TSC: I first took Sean to a night market in 2001. He fell in love with it immediately. The night market communities in Taipei are like a big family. They’re there every night together. We knew the night market needed to be a character in the film. That’s where you find all the little cultural details of Taiwan. We went back to Taipei in 2010 to write the script, and we found the night market you see in the movie, Tonghua. We ran into this little girl, she was five, and she was running around. We followed her all the way back to her mother’s noodlestand. She was exactly like the girl in our story. We made the first concept trailer for the movie with her. 

LG: I love how playful the film is, especially when we’re seeing the film through Nina Ye’s perspective. Your affection for the city shines through. There’s a version of this movie that is much bleaker, but you never let it become just that.

TSC: It’s a life. It’s a real life. It’s a culmination of my 20 years of going back to Taiwan and picking up on all the details. Life isn’t one-sided. You laugh, you cry. You fight, you make up the next day. We want to see the whole spectrum of life. Just one colour is boring. It needed to be an immersive experience.

LG: The dynamic between the sisters here is as accurate as it gets. I’m the youngest of three brothers and I was triggered, actually.

TSC: [Laughs] I have a brother! An older brother. So that’s my experience. My mom has five sisters and one mother. That’s the dynamic I saw growing up. The fighting, the sense of competition. Even now, in their 70s, they still engage with each other like that. Every character in this movie is inspired by people around me.

“[Nina Ye’s] mom is her acting coach. Her mom told me, “You don’t need to hire a coach for her…I know how to make her laugh, I know how to make her cry, I know how to teach her the lines.” When we wanted her to cry, we would play sad music, and after the song ended her mom would tell her to imagine that she had a puppy, and that the puppy was dying, and that she’ll never see the puppy again.”

Tsou Shih-Ching

LG: What’s the key to getting a great performance from a child?

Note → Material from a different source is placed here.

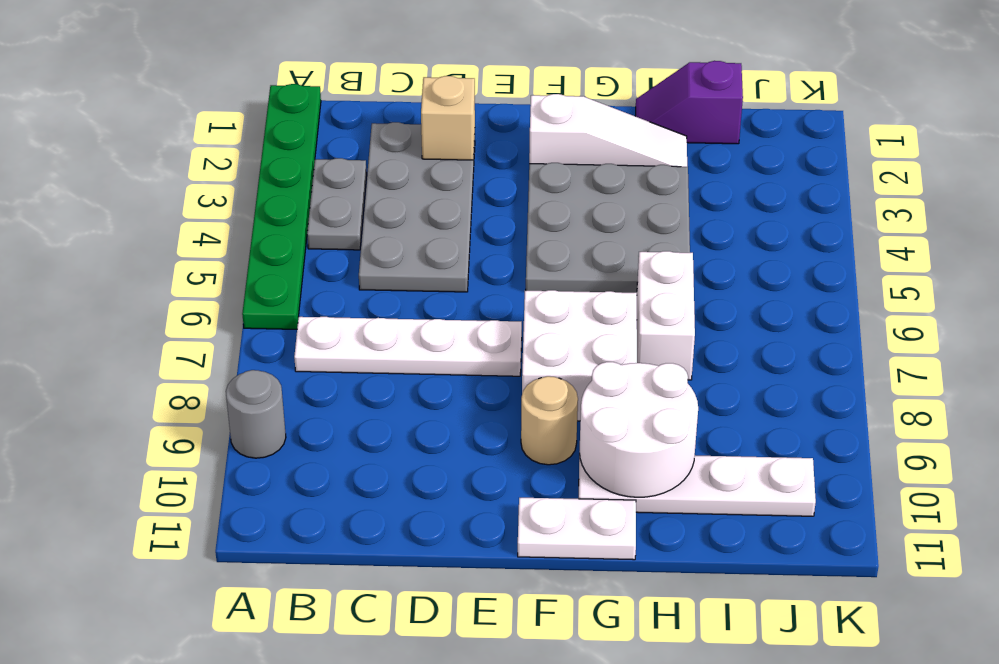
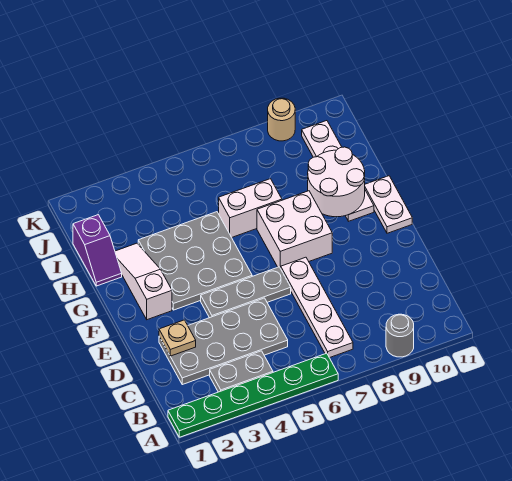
tan 1x1 brick [421,76,475,160] -> tan 1x1 plate [159,320,196,356]
none -> grey 1x3 plate [201,267,291,318]
tan 1x1 round brick [521,376,578,465] -> tan 1x1 round brick moved to [268,98,295,141]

TSC: Nina had three years of acting experience by the time I cast her. She has been acting in commercials since she was 3. Her mom is her acting coach. Her mom told me, “You don’t need to hire a coach for her…I know how to make her laugh, I know how to make her cry, I know how to teach her the lines.” When we wanted her to cry, we’d play sad music, and her mom would ask her to imagine a dying puppy she’d never see again. It worked every time! But she’s a clever girl. She has her own mind. She already knows how to be a character in a scene. On the first day on set her mom told me that Nina was left-handed. She got corrected by her grandmother. She didn’t even know. We had to re-train her to use her left hand. 

LG: You were also left-handed and were corrected by your grandfather at a young age.

TSC: A lot of people told me that the idea is outdated. Nina’s story proves that it still exists, people just don’t talk about it.

LG: The big climax of the film, at the birthday party, feels like a rotten tooth being pulled out. A lot of pain then a sense of relief. 

TSC: I saw how my mom’s sisters fought. Families can be really nasty to each other. It can get ugly. That scene was inspired by Mike Leigh’s Secrets & Lies. It’s the classic Mike Leigh climax, where the cast get together and break up.

LG: You moved to New York after university in Taipei. How did your relationship with the city and your roots evolve since that move?

TSC: I fell in love with my own city again. I spent 23 years of my life in Taipei. That’s home. That’s where family is. I can never remove that from my brain or my body, and I notice every little detail of the city now. Living away for 25 years allowed me to eventually return to Taipei and look at it from a new perspective. I don’t take it for granted anymore.

Left-Handed Girl is out now in UK cinemas and on Netflix.